* **作業指示**:
**1)** 本文によると、三原脩が西鉄ライオンズの監督に就任したのは何年ですか。
**2)** 本文で、三原脩が選手としてプレーした所属先をすべて挙げてください。
**3)** 本文の「しかし、選手としては大成しな」から「勝」を達成し世間を驚かせた。」までを、その語句も含めて一字一句変えずに書き写してください。

* **本文**:

三原脩選手は高松中学、早稲田大学、全大阪でプレーし大日本東京野球クラブ(現読売ジャイアンツ)に入団。内野手として1936年から1938年の3年間に渡りプレーする。
しかし、選手としては大成しなかった。三原選手は1938年に現役を引退後に現場を離れていたが、1947年に巨人の監督として現場復帰すると、3年目となる1949年シーズンにリーグ優勝(85勝48敗1分)を達成した。しかし、水原茂監督を推す球団内の選手達から「三原監督排斥運動」が起きチームを離れることになる。
1年のブランクを経て1951年に西鉄ライオンズの監督に就任。「打倒巨人」を掲げチームの指揮を執る。1954年にリーグ優勝を飾ったが、日本シリーズでは巨人ではなく中日ドラゴンズに敗れ悲願はならなかった。
その後、1956年から1958年の間に3連覇を達成。日本シリーズでも3年連続で水原監督率いる巨人相手に勝利し念願を成し遂げている。1958年の日本シリーズは史上初の「3連敗後の4連勝」を達成し世間を驚かせた。

* **提供データ**:
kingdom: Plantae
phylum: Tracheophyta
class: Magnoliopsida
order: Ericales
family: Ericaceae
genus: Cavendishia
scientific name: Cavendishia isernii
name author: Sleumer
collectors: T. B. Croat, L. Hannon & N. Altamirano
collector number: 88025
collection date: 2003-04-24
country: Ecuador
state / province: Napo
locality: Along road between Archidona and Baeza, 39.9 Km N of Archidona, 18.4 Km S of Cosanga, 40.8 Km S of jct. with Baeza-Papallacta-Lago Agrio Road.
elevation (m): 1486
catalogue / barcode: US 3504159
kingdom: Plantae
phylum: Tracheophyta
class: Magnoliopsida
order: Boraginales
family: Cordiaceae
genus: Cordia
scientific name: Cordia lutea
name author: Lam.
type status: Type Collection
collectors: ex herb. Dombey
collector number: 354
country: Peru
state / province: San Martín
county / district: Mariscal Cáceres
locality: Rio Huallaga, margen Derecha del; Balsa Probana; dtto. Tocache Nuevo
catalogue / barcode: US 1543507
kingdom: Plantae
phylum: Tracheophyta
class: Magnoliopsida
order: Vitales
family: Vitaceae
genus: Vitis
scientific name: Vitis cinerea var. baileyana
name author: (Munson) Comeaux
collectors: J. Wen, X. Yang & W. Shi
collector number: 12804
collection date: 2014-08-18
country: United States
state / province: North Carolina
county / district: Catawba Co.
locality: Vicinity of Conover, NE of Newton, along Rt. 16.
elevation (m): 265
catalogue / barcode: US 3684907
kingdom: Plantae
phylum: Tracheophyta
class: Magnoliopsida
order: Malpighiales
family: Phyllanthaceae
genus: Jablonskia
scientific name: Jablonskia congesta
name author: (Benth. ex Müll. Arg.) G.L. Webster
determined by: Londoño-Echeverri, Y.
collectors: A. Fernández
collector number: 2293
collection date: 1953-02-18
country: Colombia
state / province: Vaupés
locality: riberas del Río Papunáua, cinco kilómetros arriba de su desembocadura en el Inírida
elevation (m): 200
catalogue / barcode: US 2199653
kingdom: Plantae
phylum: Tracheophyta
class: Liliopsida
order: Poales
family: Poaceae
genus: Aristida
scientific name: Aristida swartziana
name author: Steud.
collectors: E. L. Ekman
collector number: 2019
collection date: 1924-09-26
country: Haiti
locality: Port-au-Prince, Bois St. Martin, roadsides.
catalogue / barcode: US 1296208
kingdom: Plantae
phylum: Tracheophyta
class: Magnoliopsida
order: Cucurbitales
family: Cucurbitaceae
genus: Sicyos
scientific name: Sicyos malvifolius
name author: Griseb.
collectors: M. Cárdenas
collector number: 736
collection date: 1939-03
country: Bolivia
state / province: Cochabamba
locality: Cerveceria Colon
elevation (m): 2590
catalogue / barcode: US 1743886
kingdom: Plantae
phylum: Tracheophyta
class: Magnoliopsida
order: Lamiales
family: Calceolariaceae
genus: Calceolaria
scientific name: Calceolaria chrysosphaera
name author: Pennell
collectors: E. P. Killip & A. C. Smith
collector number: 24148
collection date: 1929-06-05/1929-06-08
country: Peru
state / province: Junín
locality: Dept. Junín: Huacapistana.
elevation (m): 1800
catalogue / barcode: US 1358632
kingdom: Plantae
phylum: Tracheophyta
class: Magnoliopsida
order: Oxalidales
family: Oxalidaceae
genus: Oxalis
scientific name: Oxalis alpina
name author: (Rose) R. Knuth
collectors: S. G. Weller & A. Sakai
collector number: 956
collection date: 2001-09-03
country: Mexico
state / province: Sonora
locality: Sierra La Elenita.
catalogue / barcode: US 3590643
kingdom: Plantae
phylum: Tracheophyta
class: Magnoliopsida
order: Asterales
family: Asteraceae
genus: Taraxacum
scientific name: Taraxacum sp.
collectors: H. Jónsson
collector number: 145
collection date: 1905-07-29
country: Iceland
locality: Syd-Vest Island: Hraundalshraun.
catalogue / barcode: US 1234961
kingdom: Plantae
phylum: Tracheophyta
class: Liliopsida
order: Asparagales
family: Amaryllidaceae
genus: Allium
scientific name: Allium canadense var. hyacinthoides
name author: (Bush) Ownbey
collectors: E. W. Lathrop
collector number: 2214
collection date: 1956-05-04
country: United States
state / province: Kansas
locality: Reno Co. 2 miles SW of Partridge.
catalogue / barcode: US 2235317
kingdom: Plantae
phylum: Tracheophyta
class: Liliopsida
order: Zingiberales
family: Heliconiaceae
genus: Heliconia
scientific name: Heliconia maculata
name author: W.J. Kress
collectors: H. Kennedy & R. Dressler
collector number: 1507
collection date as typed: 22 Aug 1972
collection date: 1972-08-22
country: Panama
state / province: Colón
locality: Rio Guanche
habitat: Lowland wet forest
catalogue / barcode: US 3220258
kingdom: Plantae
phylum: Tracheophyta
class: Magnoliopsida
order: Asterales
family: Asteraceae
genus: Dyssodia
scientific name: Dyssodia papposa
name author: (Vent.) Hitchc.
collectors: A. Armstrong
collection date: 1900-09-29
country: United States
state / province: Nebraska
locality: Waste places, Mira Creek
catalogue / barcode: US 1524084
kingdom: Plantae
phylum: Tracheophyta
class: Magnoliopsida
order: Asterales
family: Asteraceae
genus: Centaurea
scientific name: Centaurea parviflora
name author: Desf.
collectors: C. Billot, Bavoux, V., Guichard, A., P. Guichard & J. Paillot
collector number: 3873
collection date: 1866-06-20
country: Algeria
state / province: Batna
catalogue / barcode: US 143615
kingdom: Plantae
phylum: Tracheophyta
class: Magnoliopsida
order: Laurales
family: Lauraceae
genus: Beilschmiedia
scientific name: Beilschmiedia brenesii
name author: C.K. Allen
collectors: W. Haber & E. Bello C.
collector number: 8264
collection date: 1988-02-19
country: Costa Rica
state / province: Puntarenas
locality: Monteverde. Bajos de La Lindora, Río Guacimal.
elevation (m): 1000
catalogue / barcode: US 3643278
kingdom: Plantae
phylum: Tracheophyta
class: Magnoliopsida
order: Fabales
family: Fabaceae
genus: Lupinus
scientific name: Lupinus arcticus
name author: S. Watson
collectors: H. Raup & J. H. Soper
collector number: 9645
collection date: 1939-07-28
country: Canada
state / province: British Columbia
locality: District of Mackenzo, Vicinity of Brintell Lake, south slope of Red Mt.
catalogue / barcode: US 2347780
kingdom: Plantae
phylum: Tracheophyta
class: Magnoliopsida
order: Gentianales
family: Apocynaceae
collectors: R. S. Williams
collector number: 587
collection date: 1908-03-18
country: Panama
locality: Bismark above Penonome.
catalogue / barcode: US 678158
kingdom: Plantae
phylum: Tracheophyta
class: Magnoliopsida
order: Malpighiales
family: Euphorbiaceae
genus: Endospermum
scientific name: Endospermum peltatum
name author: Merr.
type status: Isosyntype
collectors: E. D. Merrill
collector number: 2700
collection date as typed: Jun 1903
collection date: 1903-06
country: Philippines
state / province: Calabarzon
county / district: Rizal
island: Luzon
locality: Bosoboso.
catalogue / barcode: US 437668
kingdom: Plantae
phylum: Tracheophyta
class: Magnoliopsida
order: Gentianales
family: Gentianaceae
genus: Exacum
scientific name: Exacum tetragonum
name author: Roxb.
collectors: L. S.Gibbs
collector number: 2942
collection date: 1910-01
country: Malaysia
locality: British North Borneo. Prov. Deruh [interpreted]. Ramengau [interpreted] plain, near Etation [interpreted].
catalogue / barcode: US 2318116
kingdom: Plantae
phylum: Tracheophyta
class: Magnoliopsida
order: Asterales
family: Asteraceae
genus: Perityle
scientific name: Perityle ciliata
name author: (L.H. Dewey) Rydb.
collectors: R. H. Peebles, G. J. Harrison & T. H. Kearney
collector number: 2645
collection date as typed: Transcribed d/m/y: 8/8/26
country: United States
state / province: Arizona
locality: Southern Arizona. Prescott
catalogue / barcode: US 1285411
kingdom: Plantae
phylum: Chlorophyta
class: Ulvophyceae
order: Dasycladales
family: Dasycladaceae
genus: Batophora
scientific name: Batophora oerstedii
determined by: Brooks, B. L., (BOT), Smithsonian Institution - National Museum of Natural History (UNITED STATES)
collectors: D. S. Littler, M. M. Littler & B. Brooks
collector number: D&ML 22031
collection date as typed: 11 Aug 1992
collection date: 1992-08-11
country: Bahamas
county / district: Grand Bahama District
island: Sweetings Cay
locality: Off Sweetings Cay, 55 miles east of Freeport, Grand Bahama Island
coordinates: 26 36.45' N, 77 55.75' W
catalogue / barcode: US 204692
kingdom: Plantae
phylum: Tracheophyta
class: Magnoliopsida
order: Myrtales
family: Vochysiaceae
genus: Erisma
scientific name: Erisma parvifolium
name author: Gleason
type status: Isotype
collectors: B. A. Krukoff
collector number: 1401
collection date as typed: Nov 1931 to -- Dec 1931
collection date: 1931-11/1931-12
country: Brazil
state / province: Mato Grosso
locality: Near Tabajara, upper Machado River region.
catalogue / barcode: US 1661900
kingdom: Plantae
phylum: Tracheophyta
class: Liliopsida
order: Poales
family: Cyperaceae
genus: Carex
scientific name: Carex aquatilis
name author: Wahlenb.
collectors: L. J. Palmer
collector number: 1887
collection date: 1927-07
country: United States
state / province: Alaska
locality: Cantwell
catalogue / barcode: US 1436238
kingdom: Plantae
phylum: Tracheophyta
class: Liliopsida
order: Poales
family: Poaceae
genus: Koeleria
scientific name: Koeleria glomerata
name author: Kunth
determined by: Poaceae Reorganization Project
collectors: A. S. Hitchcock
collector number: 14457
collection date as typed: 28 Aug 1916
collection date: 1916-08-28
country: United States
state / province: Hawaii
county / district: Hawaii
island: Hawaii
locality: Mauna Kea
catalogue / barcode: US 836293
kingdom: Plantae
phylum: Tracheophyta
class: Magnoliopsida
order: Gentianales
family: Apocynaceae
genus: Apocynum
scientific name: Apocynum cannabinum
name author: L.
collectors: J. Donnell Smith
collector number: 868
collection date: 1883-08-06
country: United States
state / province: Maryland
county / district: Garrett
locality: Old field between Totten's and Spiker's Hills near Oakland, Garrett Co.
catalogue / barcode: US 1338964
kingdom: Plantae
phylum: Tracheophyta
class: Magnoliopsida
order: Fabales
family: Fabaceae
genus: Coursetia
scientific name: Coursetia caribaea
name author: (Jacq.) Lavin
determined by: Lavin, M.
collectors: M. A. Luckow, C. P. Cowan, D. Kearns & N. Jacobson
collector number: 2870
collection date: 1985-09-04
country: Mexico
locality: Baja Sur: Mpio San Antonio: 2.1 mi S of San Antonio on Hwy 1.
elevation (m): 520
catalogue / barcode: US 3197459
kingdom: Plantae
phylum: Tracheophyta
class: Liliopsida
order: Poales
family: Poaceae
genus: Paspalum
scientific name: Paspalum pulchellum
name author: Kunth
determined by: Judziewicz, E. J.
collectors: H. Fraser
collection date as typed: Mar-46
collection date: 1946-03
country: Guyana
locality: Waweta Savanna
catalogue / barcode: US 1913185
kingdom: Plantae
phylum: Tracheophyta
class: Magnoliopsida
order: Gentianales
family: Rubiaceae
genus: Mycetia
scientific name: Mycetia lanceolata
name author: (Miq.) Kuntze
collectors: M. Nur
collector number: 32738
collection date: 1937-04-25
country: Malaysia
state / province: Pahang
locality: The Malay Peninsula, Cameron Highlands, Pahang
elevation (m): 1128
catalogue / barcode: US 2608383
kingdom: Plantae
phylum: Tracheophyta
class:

* **回答**:
**1)** 1951年です。

**2)** 高松中学、早稲田大学、全大阪、大日本東京野球クラブ(現読売ジャイアンツ)

**3)**
しかし、選手としては大成しなかった。三原選手は1938年に現役を引退後に現場を離れていたが、1947年に巨人の監督として現場復帰すると、3年目となる1949年シーズンにリーグ優勝(85勝48敗1分)を達成した。しかし、水原茂監督を推す球団内の選手達から「三原監督排斥運動」が起きチームを離れることになる。
1年のブランクを経て1951年に西鉄ライオンズの監督に就任。「打倒巨人」を掲げチームの指揮を執る。1954年にリーグ優勝を飾ったが、日本シリーズでは巨人ではなく中日ドラゴンズに敗れ悲願はならなかった。
その後、1956年から1958年の間に3連覇を達成。日本シリーズでも3年連続で水原監督率いる巨人相手に勝利し念願を成し遂げている。1958年の日本シリーズは史上初の「3連敗後の4連勝」を達成し世間を驚かせた。